Une mission contraire à leurs valeurs. Il leur est alors demandé d'activer leur réseau pour faire la promotion de cette cigarette, démonstration à l'appui ; une demande difficile pour ces trentenaires non fumeurs. Et l'agence ne les lâche pas d'une semelle pour les motiver aux résultats. Chaque jour, ils doivent envoyer leurs chiffres de ventes.
Et lorsqu'on leur demande de démarcher des clients directement dans les bureaux de tabac, les trois parisiens décident d'exercer leur droit de retrait. L'agence qui les emploie veut alors rompre leur contrat. Deux des trois amis contactent l'avocat qui les représente désormais et parviennent à se faire payer jusqu'à la fin de leur contrat. "Aujourd'hui, on veut réparation, on nous a rendus complices d’une escroquerie malgré nous", assurent-ils.
Des plaintes pour "contrat illicite". Les treize plaignants attaquent l'agence CPM et Philip Morris. Ils ont saisi la justice prud'homale pour "contrat illicite" et demandent 115.000 euros de dommages et intérêts pour chacun. De leur côté, l'agence assure que "les contrats de travail établis pour nos salariés sont tous conformes au cadre légal", rapporte Le Parisien, tandis que Philip Morris se justifie en confirmant que "les faits communiqués à ce stade ne correspondent pas à nos pratiques. Le contrat passé entre Philip Morris France et son partenaire concerne uniquement la commercialisation de l’appareil électronique iQos".

Complétez ce qui suit:
(1) Citez l'extrait de page en commençant aux mots « Une mission contraire » et en vous arrêtant après « chiffres de ventes. ».
(2) Répondez d'après l'extrait de page :
(a) Que doivent envoyer chaque jour les trois amis ?
(b) Quel droit les trois Parisiens décident-ils d'exercer ?
(c) Quel montant de dommages et intérêts chaque plaignant réclame-t-il ?
Les lignes de données ne servent pas ici.

Extraits de données:
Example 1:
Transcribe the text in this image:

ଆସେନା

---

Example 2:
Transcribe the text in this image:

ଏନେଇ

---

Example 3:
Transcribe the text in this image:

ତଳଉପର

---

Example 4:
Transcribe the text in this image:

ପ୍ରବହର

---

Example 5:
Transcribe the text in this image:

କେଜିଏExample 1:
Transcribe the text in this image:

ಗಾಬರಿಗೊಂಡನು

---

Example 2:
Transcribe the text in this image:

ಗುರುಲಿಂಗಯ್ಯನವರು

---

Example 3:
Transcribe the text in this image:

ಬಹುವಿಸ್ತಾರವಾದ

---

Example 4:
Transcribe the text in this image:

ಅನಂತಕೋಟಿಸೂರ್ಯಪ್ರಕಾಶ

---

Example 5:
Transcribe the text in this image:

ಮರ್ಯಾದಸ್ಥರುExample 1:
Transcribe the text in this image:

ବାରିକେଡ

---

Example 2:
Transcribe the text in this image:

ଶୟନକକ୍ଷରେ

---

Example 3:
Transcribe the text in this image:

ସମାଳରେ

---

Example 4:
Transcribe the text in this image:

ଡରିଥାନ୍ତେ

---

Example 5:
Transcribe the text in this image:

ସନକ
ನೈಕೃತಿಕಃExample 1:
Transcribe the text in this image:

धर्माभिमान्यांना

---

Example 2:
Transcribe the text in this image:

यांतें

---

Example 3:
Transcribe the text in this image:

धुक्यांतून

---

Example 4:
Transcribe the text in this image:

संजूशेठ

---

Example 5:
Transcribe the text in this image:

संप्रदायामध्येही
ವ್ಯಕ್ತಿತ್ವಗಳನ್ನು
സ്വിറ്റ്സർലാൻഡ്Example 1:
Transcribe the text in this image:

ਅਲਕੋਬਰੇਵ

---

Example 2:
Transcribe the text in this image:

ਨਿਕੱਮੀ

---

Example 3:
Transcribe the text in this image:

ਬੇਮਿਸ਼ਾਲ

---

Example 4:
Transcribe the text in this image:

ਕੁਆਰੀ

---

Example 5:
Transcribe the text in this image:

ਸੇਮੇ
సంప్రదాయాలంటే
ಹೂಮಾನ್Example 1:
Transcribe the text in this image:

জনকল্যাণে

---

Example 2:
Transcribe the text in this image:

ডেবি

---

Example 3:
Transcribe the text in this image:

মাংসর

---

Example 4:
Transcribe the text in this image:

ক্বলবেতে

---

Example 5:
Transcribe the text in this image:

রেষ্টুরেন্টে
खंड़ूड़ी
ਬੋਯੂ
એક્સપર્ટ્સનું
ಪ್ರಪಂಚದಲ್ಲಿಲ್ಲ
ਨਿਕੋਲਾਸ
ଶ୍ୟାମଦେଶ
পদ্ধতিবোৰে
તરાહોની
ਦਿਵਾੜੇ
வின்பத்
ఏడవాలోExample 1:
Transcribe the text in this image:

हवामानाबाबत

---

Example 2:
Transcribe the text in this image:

Corrigé de l'exercice:
(1)
Une mission contraire à leurs valeurs. Il leur est alors demandé d'activer leur réseau pour faire la promotion de cette cigarette, démonstration à l'appui ; une demande difficile pour ces trentenaires non fumeurs. Et l'agence ne les lâche pas d'une semelle pour les motiver aux résultats. Chaque jour, ils doivent envoyer leurs chiffres de ventes.

(2)
(a) Leurs chiffres de ventes.
(b) Leur droit de retrait.
(c) 115.000 euros.